MIDI Audio Alignment
Today’s class will cover the material in the literature review section in Devaney, J. (2014). “Estimating onset and offset asynchronies in polyphonic audio-to-score alignment.” Journal of New Music Research 43(3): 266–275.
MIDI-audio alignment can be used instead of blind onset detection for signals that the onset detection algorithms fail on (namely instruments with non-percussive onsets and the singing voice).
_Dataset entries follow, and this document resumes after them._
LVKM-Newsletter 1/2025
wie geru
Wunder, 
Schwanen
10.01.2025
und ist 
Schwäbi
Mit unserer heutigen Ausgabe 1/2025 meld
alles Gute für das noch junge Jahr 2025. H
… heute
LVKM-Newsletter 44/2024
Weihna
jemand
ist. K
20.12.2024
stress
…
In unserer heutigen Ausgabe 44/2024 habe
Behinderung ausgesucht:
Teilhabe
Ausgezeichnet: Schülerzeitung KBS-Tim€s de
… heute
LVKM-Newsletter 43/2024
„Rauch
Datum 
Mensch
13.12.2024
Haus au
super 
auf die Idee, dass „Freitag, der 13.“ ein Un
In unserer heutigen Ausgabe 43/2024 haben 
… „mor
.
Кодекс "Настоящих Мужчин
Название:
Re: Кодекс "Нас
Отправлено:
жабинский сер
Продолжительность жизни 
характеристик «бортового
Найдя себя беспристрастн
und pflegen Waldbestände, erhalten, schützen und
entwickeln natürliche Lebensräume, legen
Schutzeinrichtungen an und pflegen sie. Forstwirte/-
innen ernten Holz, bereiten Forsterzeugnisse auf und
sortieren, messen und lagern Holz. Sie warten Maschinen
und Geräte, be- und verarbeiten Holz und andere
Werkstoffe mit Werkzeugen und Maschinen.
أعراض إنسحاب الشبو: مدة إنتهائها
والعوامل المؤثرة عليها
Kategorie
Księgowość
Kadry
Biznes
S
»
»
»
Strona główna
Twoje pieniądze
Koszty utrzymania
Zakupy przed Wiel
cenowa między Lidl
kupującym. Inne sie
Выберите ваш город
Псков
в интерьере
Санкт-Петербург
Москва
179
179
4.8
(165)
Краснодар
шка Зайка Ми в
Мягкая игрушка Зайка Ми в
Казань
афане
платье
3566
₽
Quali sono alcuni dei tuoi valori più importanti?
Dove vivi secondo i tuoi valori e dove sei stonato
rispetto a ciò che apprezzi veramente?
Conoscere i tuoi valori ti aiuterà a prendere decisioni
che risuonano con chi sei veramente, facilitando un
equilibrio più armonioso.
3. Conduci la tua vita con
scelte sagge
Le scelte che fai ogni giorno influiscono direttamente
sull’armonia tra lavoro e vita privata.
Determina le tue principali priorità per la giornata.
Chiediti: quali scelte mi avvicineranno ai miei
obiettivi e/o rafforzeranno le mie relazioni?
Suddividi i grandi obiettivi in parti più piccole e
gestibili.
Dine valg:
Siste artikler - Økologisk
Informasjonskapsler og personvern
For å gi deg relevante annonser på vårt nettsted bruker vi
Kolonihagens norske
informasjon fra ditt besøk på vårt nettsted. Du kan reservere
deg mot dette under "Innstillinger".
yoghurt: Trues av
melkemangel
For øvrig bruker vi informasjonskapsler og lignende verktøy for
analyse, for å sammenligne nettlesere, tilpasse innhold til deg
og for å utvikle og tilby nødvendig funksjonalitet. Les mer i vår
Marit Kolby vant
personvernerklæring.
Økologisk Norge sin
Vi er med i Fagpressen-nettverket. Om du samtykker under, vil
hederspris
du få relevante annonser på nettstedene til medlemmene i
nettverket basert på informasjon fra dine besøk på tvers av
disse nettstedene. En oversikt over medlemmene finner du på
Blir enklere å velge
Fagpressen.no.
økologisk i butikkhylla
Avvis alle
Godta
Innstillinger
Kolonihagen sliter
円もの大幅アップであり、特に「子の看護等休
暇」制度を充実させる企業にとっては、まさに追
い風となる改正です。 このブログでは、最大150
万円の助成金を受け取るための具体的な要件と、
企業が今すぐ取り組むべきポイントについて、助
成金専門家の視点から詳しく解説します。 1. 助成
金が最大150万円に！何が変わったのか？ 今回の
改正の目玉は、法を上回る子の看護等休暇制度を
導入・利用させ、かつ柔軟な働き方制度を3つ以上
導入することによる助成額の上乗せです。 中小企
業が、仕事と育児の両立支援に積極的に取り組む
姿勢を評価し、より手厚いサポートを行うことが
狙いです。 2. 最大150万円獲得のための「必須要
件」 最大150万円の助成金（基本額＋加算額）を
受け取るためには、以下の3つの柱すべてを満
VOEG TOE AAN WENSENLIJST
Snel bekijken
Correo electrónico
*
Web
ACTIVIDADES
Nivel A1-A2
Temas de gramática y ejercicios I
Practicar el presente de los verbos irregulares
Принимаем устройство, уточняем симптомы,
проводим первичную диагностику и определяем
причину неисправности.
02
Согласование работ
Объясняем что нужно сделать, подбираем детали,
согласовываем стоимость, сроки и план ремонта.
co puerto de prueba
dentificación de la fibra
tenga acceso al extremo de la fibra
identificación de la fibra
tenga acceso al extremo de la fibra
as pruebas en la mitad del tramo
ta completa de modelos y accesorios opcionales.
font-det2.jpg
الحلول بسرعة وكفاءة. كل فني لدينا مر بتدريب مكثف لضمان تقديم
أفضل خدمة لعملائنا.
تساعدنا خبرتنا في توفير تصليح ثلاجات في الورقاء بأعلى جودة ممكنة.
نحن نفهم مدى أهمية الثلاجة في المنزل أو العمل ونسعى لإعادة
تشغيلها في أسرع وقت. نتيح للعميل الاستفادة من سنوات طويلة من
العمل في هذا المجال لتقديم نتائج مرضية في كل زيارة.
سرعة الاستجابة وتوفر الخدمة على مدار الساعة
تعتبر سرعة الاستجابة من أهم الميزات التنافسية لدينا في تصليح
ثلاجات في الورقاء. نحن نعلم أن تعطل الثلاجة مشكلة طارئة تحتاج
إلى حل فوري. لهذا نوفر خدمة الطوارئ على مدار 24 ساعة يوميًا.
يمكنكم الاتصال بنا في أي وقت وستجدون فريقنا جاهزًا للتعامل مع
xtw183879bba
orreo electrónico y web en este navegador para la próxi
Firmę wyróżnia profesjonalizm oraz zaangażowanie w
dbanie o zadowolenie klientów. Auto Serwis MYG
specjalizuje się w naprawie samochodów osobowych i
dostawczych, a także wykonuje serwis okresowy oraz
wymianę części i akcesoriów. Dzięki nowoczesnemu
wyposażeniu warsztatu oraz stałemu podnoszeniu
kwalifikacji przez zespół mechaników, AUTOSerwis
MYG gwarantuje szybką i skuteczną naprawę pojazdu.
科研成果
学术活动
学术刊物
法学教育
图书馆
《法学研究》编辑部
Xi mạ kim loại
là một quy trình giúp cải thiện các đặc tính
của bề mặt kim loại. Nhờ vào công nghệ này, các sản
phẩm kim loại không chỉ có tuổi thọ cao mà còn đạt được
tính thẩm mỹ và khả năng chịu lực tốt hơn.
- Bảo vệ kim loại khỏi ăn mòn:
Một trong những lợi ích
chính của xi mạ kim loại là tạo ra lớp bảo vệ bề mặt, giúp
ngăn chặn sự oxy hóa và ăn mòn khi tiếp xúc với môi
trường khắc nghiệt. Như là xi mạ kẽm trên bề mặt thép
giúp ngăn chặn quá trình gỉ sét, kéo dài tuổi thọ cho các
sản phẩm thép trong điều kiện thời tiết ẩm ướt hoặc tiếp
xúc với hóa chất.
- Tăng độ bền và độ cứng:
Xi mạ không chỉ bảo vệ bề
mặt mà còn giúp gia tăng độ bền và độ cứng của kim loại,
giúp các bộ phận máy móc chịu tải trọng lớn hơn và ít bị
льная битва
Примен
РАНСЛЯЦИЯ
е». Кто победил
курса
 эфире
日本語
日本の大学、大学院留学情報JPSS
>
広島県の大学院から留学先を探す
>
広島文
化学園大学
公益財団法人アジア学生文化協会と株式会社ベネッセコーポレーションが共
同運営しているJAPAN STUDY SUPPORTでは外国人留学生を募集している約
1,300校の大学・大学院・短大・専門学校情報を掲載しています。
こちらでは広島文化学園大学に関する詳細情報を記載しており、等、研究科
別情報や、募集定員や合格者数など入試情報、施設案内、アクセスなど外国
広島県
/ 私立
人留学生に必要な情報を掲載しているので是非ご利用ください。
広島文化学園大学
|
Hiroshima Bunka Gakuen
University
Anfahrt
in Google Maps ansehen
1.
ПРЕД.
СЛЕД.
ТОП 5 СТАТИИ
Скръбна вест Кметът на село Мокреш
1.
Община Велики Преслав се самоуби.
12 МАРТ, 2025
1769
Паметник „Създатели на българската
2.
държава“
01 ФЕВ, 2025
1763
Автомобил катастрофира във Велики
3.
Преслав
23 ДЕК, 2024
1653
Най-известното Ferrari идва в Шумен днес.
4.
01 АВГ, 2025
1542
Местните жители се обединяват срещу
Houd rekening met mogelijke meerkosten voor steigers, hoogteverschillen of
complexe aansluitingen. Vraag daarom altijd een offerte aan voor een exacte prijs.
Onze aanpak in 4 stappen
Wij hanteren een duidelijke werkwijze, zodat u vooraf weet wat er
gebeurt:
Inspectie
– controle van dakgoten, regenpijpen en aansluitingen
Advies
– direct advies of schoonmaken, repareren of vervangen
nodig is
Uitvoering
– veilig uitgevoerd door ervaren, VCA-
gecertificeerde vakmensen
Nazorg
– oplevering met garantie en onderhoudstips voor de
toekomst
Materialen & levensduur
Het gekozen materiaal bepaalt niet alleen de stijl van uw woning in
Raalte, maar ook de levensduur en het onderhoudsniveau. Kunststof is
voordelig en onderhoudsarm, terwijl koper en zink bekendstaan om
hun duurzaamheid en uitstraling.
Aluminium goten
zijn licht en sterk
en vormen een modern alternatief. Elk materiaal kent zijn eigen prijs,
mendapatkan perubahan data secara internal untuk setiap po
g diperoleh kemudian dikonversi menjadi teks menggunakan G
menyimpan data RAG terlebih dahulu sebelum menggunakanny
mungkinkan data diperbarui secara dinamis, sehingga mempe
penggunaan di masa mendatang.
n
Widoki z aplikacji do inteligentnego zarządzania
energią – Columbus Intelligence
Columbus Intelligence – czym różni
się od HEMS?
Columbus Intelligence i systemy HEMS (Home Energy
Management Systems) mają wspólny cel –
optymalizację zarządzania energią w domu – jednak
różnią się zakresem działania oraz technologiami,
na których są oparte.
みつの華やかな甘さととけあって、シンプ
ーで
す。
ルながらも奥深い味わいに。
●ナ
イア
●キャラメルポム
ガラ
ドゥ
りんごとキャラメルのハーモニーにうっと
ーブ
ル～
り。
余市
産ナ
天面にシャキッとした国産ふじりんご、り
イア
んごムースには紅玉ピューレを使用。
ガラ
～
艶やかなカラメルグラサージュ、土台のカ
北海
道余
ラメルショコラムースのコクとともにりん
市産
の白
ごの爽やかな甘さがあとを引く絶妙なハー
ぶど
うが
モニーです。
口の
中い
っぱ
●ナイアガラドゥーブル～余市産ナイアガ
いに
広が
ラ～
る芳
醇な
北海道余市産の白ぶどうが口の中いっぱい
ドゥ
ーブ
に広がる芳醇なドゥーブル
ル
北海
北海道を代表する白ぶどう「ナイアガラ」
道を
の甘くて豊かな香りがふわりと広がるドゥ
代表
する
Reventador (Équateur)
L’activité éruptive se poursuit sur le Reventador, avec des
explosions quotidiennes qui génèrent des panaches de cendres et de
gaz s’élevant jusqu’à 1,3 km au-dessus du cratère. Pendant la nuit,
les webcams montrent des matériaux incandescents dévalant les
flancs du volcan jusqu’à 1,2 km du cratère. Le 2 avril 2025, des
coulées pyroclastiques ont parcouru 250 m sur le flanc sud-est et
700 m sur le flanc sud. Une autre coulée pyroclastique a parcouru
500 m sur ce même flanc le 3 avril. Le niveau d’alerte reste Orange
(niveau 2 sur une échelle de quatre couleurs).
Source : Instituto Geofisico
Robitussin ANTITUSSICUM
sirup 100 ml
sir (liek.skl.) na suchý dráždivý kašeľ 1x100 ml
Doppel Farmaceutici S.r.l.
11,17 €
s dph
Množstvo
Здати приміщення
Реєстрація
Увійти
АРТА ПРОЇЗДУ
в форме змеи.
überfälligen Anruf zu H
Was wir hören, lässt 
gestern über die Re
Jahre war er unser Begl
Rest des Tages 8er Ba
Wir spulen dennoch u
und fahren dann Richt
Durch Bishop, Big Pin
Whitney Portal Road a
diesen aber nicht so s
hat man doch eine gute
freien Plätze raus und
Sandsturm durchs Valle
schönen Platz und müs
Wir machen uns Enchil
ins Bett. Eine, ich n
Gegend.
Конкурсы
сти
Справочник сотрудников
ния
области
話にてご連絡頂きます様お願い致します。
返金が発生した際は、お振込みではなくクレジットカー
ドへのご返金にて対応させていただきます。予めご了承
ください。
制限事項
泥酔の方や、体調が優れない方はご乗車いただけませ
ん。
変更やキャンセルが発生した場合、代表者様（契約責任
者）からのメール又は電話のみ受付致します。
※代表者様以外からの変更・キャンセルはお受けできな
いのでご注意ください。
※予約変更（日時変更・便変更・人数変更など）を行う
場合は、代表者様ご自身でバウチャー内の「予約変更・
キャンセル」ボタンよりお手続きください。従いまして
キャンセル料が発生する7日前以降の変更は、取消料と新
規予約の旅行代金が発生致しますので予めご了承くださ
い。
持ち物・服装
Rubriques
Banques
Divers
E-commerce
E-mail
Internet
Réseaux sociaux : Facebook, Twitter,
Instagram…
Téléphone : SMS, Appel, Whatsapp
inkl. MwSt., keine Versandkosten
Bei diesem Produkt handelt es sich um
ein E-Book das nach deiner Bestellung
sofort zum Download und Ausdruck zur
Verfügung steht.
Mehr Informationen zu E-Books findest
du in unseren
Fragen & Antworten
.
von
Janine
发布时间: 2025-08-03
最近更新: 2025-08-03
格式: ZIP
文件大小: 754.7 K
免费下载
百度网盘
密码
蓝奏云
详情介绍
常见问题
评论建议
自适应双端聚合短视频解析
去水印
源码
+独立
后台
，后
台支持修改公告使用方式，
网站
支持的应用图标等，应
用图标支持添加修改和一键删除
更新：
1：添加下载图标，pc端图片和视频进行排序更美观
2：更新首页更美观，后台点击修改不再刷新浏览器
For this task, non-realtime (offline) alignment algorithms are appropriate. One of the most robust (and simplest) approaches to offline alignment is dynamic time warping (DTW).
DTW, a type of dynamic programming, allows for the alignment of similar linear patterns, or sequences, evolving at different rates. Through DTW, the two sequences are aligned by warping them to minimize a cost function that penalizes both local and sequential mismatch. Below is a dynamic time warping similarity matrix. In the similarity matrix, black indicates maximum similarity and white indicates maximum dissimilarity; shades of grey indicate intermediate steps. The best path through the similarity matrix is a warping from note events in the MIDI to their occurrences in the audio. The black line indicates the optimal path through the similarity matrix, which is used to warp the timing in the audio and MIDI to match each other. The y-axis is the number of audio frames and the x-axis is the number of MIDI frames. Black indicates high similarity and white indicates low similarity.
Today we will be using Dan Ellis’ implementation of Orio and Schwarz’s DTW algorithm.